● **Exercise**: From the line that contains "f_number: 5.6" down to the last line of the data below, restate every line word for word, skipping any images.

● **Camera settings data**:
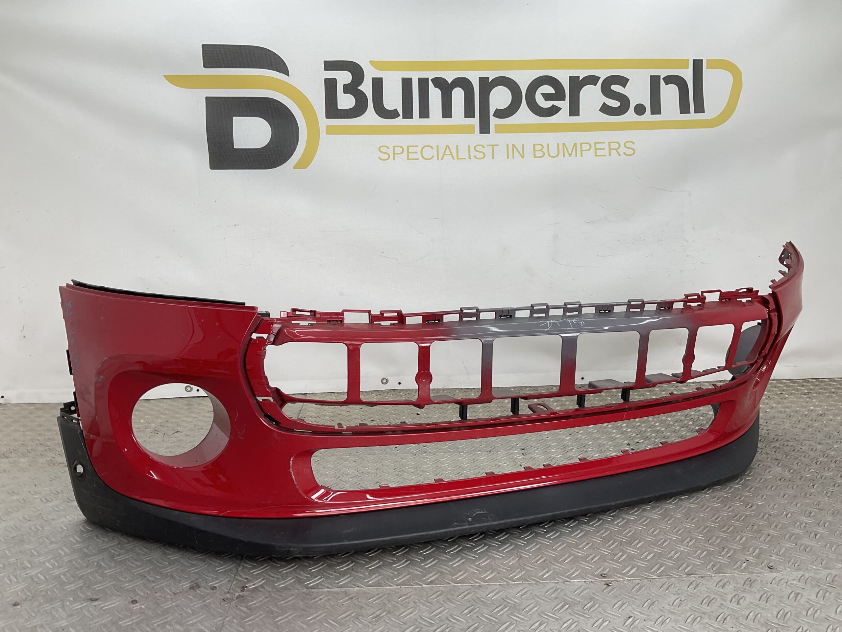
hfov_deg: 61.7
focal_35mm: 29
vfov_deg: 48.2
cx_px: 421
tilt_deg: -7.4
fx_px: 705
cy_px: 316
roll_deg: +0.4
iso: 16
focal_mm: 3
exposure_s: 1/136
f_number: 1.8
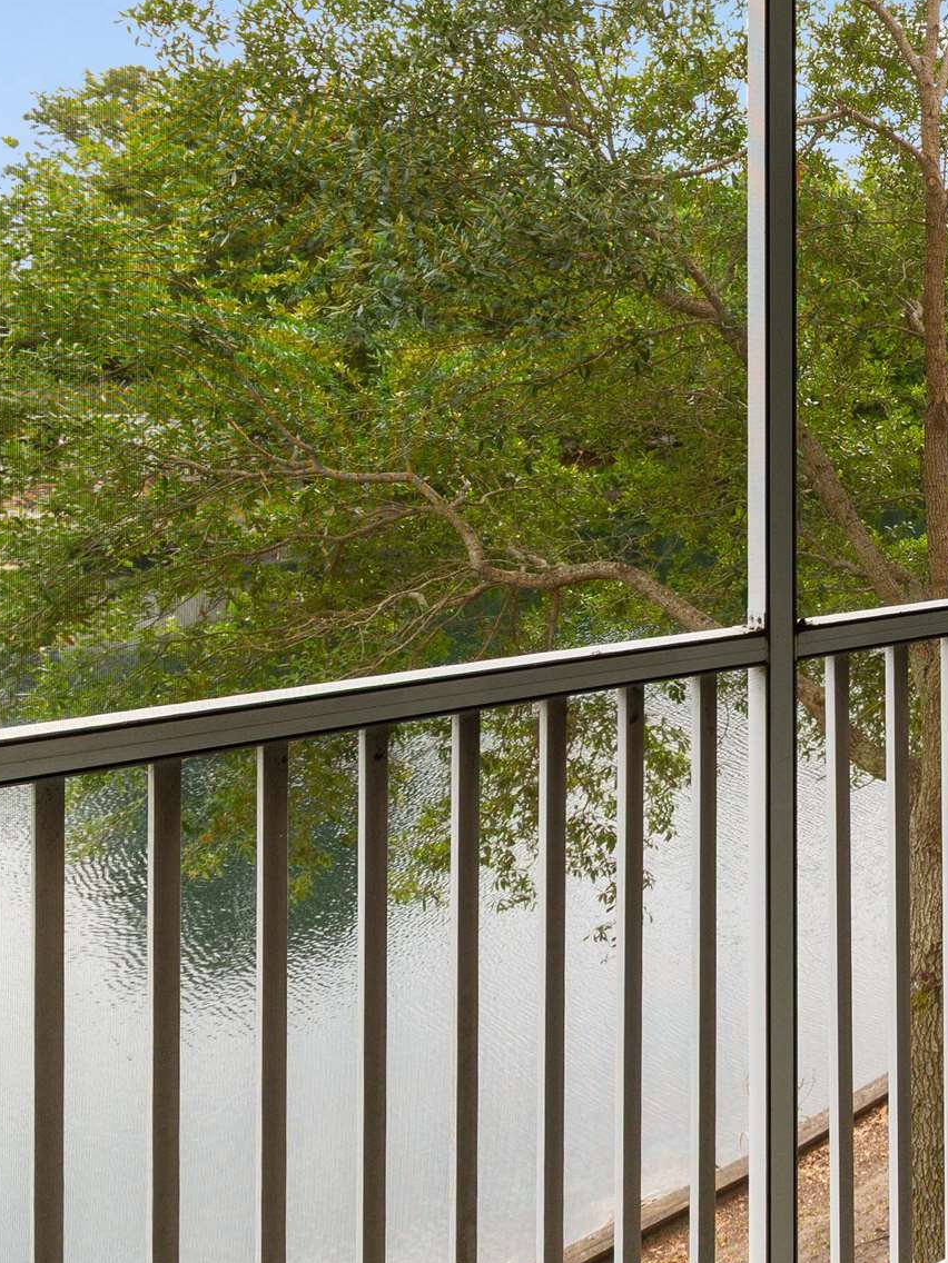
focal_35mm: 39
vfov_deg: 46.3
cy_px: 331
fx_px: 1424
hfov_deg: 30.7
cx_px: 1159
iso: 100
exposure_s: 1/125
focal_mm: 10
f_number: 5.6
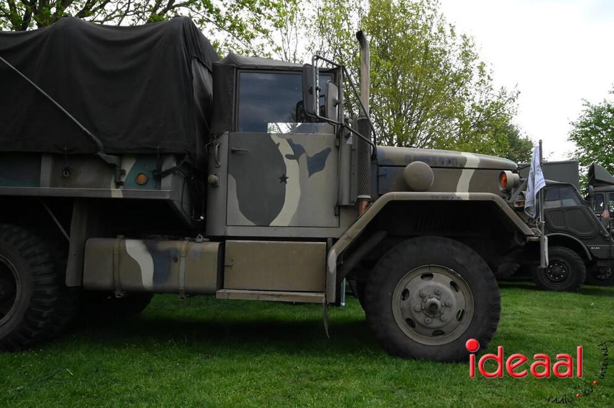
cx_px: 307
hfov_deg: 60.3
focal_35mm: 31
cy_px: 204
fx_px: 528
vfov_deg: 42.2
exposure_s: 1/1600
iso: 12800
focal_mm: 31
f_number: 20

● **Answer for the task**:
f_number: 5.6
cx_px: 307
hfov_deg: 60.3
focal_35mm: 31
cy_px: 204
fx_px: 528
vfov_deg: 42.2
exposure_s: 1/1600
iso: 12800
focal_mm: 31
f_number: 20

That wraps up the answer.